Rich, indulgent and fruity too, this is the ultimate autumnal traybake. The crust should be thin and slightly crisp while the centre is soft and squidgy. Hazelnuts, blackberries and a swirl of nut butter add extra special touches to this bake. Cut into squares and serve warm with a scoop of creamy vanilla ice cream – seriously delicious.
Serves: 16
Prep Time: 30 minutes
Cooking Time: 25-30 minutes
You will need a 23cm x 23 cm x 4.5 cm square non-stick cake tin.
Ingredients:
Peanut butter swirl
- 100g peanut butter
- 25g golden caster sugar
Brownie mixture
- 250g dark chocolate (70% cocoa solids), broken into pieces
- 250g butter
- 4 medium eggs
- 350g golden caster sugar
- 150g plain flour
Topping
- 100g or a small handful of blackberries
- 50g hazelnuts
Method:
- Preheat the oven to 180°C/fan 160°C/gas mark 4.
- Line a 23cm x 23cm x 4.5 cm square non-stick cake tin with a strip of greaseproof paper. This will help you lift the cooled brownies from the tin for serving.
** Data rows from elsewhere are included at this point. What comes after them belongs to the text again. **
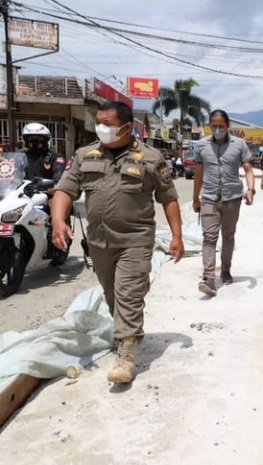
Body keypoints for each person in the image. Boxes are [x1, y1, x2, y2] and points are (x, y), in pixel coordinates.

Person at [50, 100, 184, 384]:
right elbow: (65, 189)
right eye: (98, 122)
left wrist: (177, 235)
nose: (101, 128)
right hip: (99, 242)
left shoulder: (150, 157)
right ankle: (130, 331)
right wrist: (58, 220)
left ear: (126, 126)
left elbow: (169, 197)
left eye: (107, 124)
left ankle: (125, 353)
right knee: (112, 296)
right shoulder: (85, 155)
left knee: (128, 294)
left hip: (135, 240)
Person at [193, 109, 255, 296]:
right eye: (214, 125)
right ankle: (209, 278)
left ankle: (226, 270)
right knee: (209, 237)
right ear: (209, 125)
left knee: (228, 236)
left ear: (227, 125)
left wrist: (250, 189)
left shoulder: (240, 145)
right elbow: (198, 174)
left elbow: (249, 169)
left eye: (221, 125)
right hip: (210, 198)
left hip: (232, 199)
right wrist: (196, 197)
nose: (217, 128)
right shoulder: (202, 145)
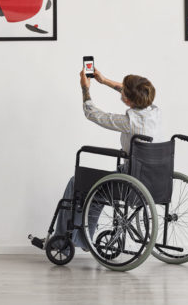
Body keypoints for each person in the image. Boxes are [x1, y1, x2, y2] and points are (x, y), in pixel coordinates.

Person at [53, 67, 161, 250]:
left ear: (128, 100)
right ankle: (83, 239)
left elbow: (93, 114)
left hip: (130, 180)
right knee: (97, 194)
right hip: (152, 177)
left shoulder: (129, 122)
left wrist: (85, 89)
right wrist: (104, 81)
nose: (122, 90)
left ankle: (62, 241)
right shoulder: (153, 110)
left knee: (77, 182)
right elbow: (130, 93)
- Place the peanut butter and the 25g of sugar in a small heatproof bowl and beat with a wooden spoon. In a microwave oven, warm gently for approximately 15 seconds on high power until the mixture softens. Set aside whilst you make the brownie mixture.
- Place the butter and chocolate in a medium sized milk pan. Set over a low heat and stir with a wooden spoon until melted and smooth. Remove from the heat, and cool.
- Place the eggs and sugar in a large mixing bowl and beat until smooth and creamy.
- Add the cooled, melted chocolate mixture, stir gently until thoroughly mixed and then gently fold in the flour until combined.
- Pour the mixture into the tin gently easing into the corners with a spatula.
- Add blobs of the peanut butter mixture to the surface of the brownies and swirl with a small knife.
- Gently push the blackberries and hazelnuts into the brownies.
- Bake for 25-30 minutes until the brownies have a light brown shiny crust and are still a little wobbly.
- Let the brownies cool completely in the tin before lifting out and cutting into squares.